Perhaps you remember the “But wait! There’s more!” line from the Ginsu knife ads. Or maybe you recall anxiously searching for the “prize” in the cereal box. Companies often add special “free” features to enhance the perceived value of their products. Similarly, pharma/biotech and medtech manufacturers offer value-added services — patient and provider education, disease management programs, and patient assistance programs are common examples. From the payer’s perspective, some of these “companion services,” as we will call them, add value to the product, while others subtract value.
When value is added
When a manufacturer-sponsored service lowers payers’ costs, it adds value. But payers need to believe this is the case, and their beliefs typically are rooted in experience or evidence. It is not enough for a manufacturer to say, for example, that a service can boost patient or provider adherence. Payers may rely on previous experience with similar promises when considering the merits of the offer. Or, when an intermediate outcome like improved adherence aligns with a payer’s goals or yields other benefits it values (e.g., lower costs, greater member satisfaction, or higher performance on reporting measures, particularly those associated with financial incentives and disincentives), a payer may welcome evidence that the service can actually move the needle.

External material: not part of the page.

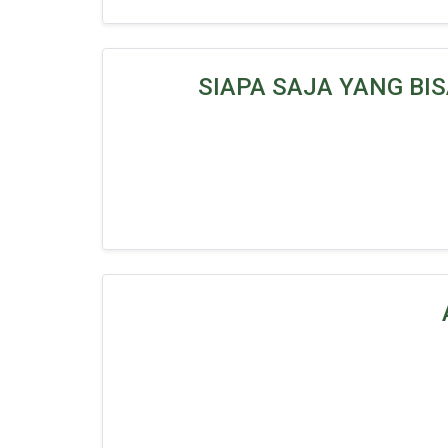
SIAPA SAJA YANG BI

For example, some medications are associated with medical cost offsets. Payers want their members to take these medications, and patient assistance programs can help some patients afford them. When lack of affordability has a negative impact on adherence, then payers welcome manufacturer support. Other manufacturer-led support services can help some patients use products correctly or work through issues associated with the condition and/or the product, avoiding inadvertent misuse of the product or unmanaged problems like side effects that can generate additional costs. In these cases, payers think supportive services can truly add value.
When value is subtracted
When payers don’t think a manufacturer-sponsored companion service adds value, then, by definition, it subtracts value. Huh? To payers, the cost of an unwanted service would be better used to lower the product’s acquisition cost. And when payers value a service but prefer to build or buy a similar service, then the manufacturer-sponsored service subtracts value. This is especially true if the payer believes its own build or buy options are more impactful and/or bias-free.

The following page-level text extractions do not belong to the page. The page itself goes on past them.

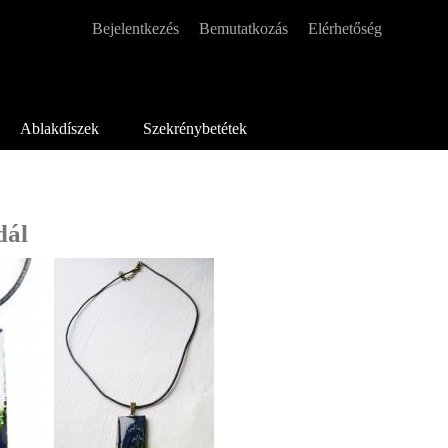
Bejelentkezés
Bemutatkozás
Elérhetőség
Másodlagos menü
Ablakdíszek
Szekrénybetétek
dál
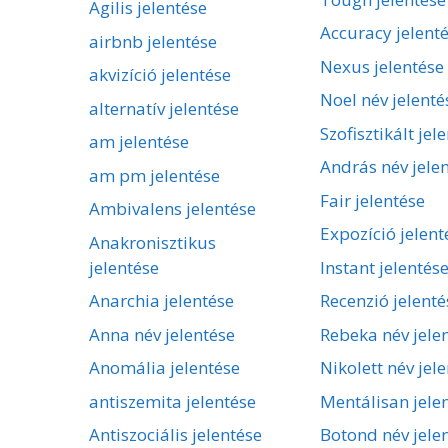
Agilis jelentése
Accuracy jelent
airbnb jelentése
Nexus jelentése
akvizíció jelentése
Noel név jelenté
alternatív jelentése
Szofisztikált jel
am jelentése
András név jele
am pm jelentése
Fair jelentése
Ambivalens jelentése
Expozíció jelent
Anakronisztikus
jelentése
Instant jelentés
Anarchia jelentése
Recenzió jelenté
Anna név jelentése
Rebeka név jele
Anomália jelentése
Nikolett név jel
antiszemita jelentése
Mentálisan jele
Antiszociális jelentése
Botond név jele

Even when payers value a service and appreciate that a manufacturer adds it to the product offer, things can still go south during implementation. Something that should be relatively simple, like re-ordering materials, may look good on paper, but if it creates delays and causes frustration, a manufacturer’s hard-earned trust can be quickly lost. Payers have an easier time recalling manufacturers’ failures than their successes. Not surprisingly, trust in a manufacturer can encourage adoption of a value-added service, but prior adoption is needed to build trust — a chicken-and-egg problem for manufacturers.
When payers value a companion service and it is implemented well, then value can still be subtracted when the service is discontinued, particularly if support ends sooner than expected. Tennyson’s adage “’Tis better to have loved and lost than never have loved at all” is at odds with some empirical evidence. Consider a study that showed that nursing home patients who were given a plant to care for or who had regular interaction with an animal had better outcomes than a control group without these benefits. However, a follow-up study of the same population showed that after the experiment ended and lost the added benefits, outcomes for the treatment group were worse than both their baseline and the control group! Payers are generally risk averse and will shy away from services with uncertain sustainability.
And to be clear, even when a payer believes a companion service works as intended by the manufacturer, misalignment with a payer’s goals will result in rejection. If, for instance, the service increases utilization when the payer’s goal is to decrease utilization, then in the eyes of the payer, the service subtracts value. The same is true if the payer has a fundamental dislike of the product — if so, then the payer won’t like the companion service, either.
A balanced equation
Manufacturers need to identify which services a payer wants, and which of those they want from manufacturers. If a payer is open to a manufacturer-provided service, manufacturers then need to figure out how to build and execute it in a way that meets the payer’s needs and measure its success in a convincing way.
Alternatively, manufacturers can keep it a bit simpler by bringing to market products that payers value (versus me-toos), providing convincing evidence of the clinical and economic value of their products, and pricing products fairly based on their value. Payers are savvy enough to know when a companion service is being fronted as a substitute for lack of these attributes.
In general, payers simply want manufacturers to focus on their core products and not value-added services. That said, real-world use of some products can produce failures that manufacturers can help to address, providing welcomed opportunities to enhance the value of those products. Payers’ valuations of products can be challenging, and adding a companion service to the mix can complicate these valuations. Here and elsewhere, payers are curators of manufacturers’ offers, selecting some and rejecting others based on somewhat predictable criteria interacting with the market context.